System administrators managing Linux hosts with VLAN configurations, particularly those using dynamic QoS policy enforcement or SDN controllers that frequently modify VLAN egress priorities. Cloud providers and hosting environments with multi-tenant VLAN isolation should prioritize patching.

Technical summary

The vulnerability resides in `net/8021q/vlan.c` in the Linux kernel's VLAN device implementation. The `vlan_dev_set_egress_priority()` function maintains a hash table (`egress_priority_map`) mapping skb priorities to VLAN priorities. When userspace clears a mapping by setting `vlan_prio` to 0, the original code converted the mapping to a tombstone (priority 0) rather than deleting the node.
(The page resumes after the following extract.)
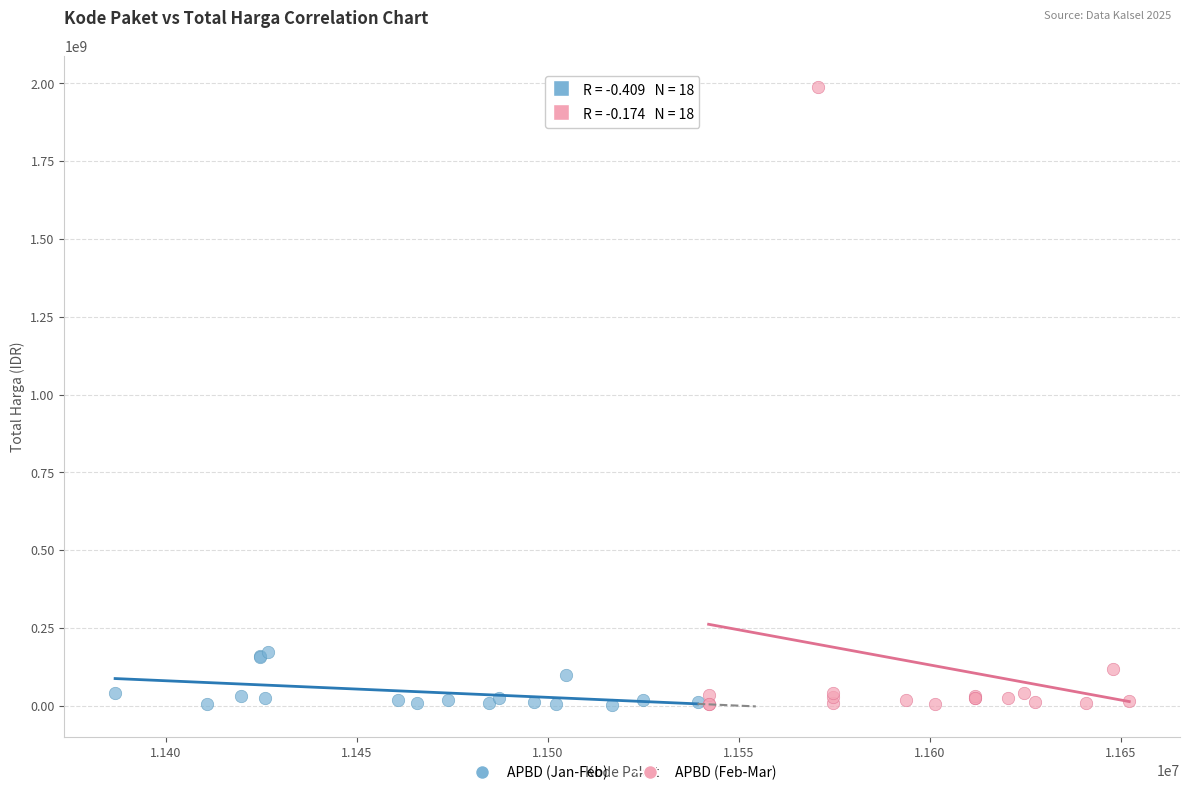

Which series has the largest Y range (max minus min)?

APBD (Feb-Mar)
Since each distinct skb priority creates a unique hash entry, repeated set/clear operations with varying priorities cause unbounded growth of the hash table. The fix utilizes the existing RCU protection on egress mapping lists to safely unlink nodes immediately and defer actual freeing until after an RCU grace period, preventing memory leaks while maintaining read-side lockless access.

Defensive priority

medium

Recommended defensive actions

  • Apply kernel updates containing commits 7dddc74af369 and a52e122c9e4d when available from your Linux distribution
  • Monitor VLAN device memory usage on systems with dynamic egress QoS configuration changes
  • Review systems using `vconfig` or `ip link` commands that modify VLAN egress mappings for signs of memory pressure
  • Consider restricting dynamic VLAN QoS reconfiguration to reduce exposure if patching is delayed

Evidence notes

Vulnerability description confirms memory leak via tombstone accumulation in egress priority hash. Fix confirmed in kernel stable commits. No CVSS score or severity assigned by NVD at time of disclosure.